* Exercises to complete:
a) In the hematuria case study, how long has Mr. A smoked cigarettes?
b) Please rewrite the part of the hematuria case study starting with "Hematuria- Case Study" and going on through "casts, or proteinuria.", swapping "philosophy professor" for "high school teacher".
c) Extend the hematuria case study with the next part after its final sentence.

* Exercise text:

Hematuria- Case Study and Soap Note

Mr. A is a 56-year-old man who has had several episodes of red urine in the past few days.

Mr. A reports several episodes of painless visible hematuria over the last several days, along with occasional mild lower abdominal discomfort. He is feeling well otherwise and has no other complaints. His medical history is significant for chronic kidney disease (CKD) stage 3, hypertension treated with hydrochlorothiazide and enalapril, and a remote appendectomy. He has no family history of kidney stones, but his father did have prostate cancer. He has smoked 1 pack per day of cigarettes for 35 years. He is a philosophy professor, and has no known toxin exposures. Initial urinalysis shows many nondysmorphic RBCs, with no WBCs, bacteria, casts, or proteinuria.

Mr. A’s physical exam is normal, with no abdominal masses or tenderness. External genitalia are normal, and digital rectal exam shows a symmetric, nontender prostate without nodules. Serum creatinine is 1.8 mg/dL, unchanged from previous values.

Urine culture is negative.

Although you are concerned about malignancy, because of his CKD you order an ultrasound rather than a CT scan. It shows a 1 mm stone in the right renal pelvis, and a 2 cm cyst in the left kidney. You order a PSA and refer him to urology for a cystoscopy.

* Supplied records:

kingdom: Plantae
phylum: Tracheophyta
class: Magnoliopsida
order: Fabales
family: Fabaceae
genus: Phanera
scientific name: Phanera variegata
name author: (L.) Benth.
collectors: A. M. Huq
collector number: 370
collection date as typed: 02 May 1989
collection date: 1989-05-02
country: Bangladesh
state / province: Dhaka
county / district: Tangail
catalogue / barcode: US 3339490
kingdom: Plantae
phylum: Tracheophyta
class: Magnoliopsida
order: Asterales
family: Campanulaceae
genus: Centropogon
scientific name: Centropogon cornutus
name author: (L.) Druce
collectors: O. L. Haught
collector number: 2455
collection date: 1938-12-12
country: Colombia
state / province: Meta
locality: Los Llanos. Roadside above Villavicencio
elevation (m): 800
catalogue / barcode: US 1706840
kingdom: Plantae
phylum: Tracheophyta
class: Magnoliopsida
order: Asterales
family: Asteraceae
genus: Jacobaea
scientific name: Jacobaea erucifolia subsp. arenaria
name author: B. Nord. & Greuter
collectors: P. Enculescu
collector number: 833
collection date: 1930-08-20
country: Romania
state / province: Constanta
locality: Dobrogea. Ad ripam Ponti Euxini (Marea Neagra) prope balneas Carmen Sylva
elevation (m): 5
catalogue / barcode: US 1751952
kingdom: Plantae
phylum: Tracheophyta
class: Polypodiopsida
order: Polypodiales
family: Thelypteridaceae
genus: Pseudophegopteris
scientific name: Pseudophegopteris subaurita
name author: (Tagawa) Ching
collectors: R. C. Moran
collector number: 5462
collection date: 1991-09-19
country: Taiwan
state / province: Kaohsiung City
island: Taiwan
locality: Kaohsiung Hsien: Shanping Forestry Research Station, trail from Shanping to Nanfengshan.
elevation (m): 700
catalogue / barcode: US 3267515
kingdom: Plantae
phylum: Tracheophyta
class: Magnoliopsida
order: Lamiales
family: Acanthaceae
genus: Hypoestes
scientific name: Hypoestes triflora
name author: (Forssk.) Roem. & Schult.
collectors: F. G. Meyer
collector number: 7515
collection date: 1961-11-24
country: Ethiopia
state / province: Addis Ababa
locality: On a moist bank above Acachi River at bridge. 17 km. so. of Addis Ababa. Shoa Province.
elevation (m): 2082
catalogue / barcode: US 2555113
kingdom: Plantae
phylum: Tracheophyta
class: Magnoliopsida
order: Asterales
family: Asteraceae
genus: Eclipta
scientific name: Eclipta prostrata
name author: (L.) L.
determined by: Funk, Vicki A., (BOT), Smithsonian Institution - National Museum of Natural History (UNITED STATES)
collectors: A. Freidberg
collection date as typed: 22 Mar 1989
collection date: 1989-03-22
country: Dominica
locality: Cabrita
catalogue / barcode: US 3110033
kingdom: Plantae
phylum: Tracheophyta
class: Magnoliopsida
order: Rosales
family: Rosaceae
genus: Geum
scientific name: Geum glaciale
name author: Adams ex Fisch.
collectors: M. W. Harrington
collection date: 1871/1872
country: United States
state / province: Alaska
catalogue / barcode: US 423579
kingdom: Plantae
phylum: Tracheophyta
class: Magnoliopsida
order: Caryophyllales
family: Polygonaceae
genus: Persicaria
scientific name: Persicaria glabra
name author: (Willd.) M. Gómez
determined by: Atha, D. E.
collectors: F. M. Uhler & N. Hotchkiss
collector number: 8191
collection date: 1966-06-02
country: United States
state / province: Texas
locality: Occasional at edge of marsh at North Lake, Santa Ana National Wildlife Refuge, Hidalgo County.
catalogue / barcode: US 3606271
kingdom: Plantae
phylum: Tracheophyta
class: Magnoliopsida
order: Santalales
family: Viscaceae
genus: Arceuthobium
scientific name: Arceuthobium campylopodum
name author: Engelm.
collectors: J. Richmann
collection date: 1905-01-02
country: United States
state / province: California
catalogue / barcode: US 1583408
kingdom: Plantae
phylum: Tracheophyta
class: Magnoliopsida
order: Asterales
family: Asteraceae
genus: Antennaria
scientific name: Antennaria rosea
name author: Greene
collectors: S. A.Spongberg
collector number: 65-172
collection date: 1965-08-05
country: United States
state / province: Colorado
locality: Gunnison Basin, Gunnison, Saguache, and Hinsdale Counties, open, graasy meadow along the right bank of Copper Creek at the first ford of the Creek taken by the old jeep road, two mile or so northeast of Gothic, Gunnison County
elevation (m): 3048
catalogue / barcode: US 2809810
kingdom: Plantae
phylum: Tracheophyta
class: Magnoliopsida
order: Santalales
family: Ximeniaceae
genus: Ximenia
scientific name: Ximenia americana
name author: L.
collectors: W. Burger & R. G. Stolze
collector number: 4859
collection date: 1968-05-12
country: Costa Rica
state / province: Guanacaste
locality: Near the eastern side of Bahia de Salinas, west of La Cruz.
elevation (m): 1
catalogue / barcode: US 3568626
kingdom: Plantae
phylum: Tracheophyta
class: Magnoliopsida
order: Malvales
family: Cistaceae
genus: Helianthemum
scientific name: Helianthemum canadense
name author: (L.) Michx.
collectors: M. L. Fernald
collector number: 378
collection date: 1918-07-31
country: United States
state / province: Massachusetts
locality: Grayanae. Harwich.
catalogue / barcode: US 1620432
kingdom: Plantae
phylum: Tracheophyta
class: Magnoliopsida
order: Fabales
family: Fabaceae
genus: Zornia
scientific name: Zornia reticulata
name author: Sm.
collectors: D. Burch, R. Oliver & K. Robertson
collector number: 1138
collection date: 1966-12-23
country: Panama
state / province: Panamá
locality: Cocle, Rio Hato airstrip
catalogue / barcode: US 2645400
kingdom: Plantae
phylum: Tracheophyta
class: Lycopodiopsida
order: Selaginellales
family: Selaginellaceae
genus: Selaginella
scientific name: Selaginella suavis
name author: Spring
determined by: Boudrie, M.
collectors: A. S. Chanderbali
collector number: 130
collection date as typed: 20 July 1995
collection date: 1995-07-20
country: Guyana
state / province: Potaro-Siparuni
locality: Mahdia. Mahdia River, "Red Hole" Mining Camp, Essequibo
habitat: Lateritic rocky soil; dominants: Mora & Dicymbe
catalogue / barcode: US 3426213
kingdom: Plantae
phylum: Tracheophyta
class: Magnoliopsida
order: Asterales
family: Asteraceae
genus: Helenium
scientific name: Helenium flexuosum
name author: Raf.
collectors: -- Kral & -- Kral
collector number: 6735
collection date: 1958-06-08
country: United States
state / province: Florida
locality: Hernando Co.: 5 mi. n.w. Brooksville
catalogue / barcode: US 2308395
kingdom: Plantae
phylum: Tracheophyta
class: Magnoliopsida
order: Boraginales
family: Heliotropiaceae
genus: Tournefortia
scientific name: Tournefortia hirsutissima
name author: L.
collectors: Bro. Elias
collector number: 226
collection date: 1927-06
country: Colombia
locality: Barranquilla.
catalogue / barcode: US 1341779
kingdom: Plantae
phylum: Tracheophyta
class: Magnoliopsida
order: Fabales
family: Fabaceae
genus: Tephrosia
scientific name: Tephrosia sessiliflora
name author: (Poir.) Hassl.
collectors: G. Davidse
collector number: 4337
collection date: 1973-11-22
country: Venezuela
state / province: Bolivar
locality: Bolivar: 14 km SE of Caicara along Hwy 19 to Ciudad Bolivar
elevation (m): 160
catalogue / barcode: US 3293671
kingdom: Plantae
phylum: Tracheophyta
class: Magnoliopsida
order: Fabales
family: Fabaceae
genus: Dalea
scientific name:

* Set of answers:
a) For 35 years.

b)
Hematuria- Case Study and Soap Note

Mr. A is a 56-year-old man who has had several episodes of red urine in the past few days.

Mr. A reports several episodes of painless visible hematuria over the last several days, along with occasional mild lower abdominal discomfort. He is feeling well otherwise and has no other complaints. His medical history is significant for chronic kidney disease (CKD) stage 3, hypertension treated with hydrochlorothiazide and enalapril, and a remote appendectomy. He has no family history of kidney stones, but his father did have prostate cancer. He has smoked 1 pack per day of cigarettes for 35 years. He is a high school teacher, and has no known toxin exposures. Initial urinalysis shows many nondysmorphic RBCs, with no WBCs, bacteria, casts, or proteinuria.

c)
SOAP NOTE

S: 56 y/o man complains of several episodes of painless visible hematuria and occasional mild lower abdominal discomfort over the last several days. He states that he is feeling well and has no other complaints. He has a history of Chronic kidney disease (CKD) stage 3 and hypertension treated with hydrochlorothiazide and enalapril. He denies history of kidney stones but reports that his father did have prostate cancer. Admits to smoking 1 pack per day of cigarettes for 35 years.

O:  Urinalysis:  Many nondysmorphic RBC’s, with no WBC’s, bacteria, casts, or proteinuria.

Physical Exam: No abdominal masses or tenderness, external genitalia is normal. Digital rectal exam shows a symmetric, non-tender prostate without nodules.

Serum Creatinine: 1.8mg/dl, unchanged from previous values.

Ultrasound: 1 mm stone in the right renal pelvis. 2 cm cyst in the left kidney.

Urine Culture: negative

A:    Bladder Cancer- 56 y/o male, 35 pack year smoking hx, with painless visible  hematuria and occasional mild lower abdominal pain. All are risk factors suggesting bleeding from urothelial bladder cancer.

Nephrolithiasis -1 mm stone in the right renal pelvis

R/O Prostatitis, Prostate Cancer, Renal Cell Carcinoma

P:   Will order a PSA and refer him to urology for a cystoscopy.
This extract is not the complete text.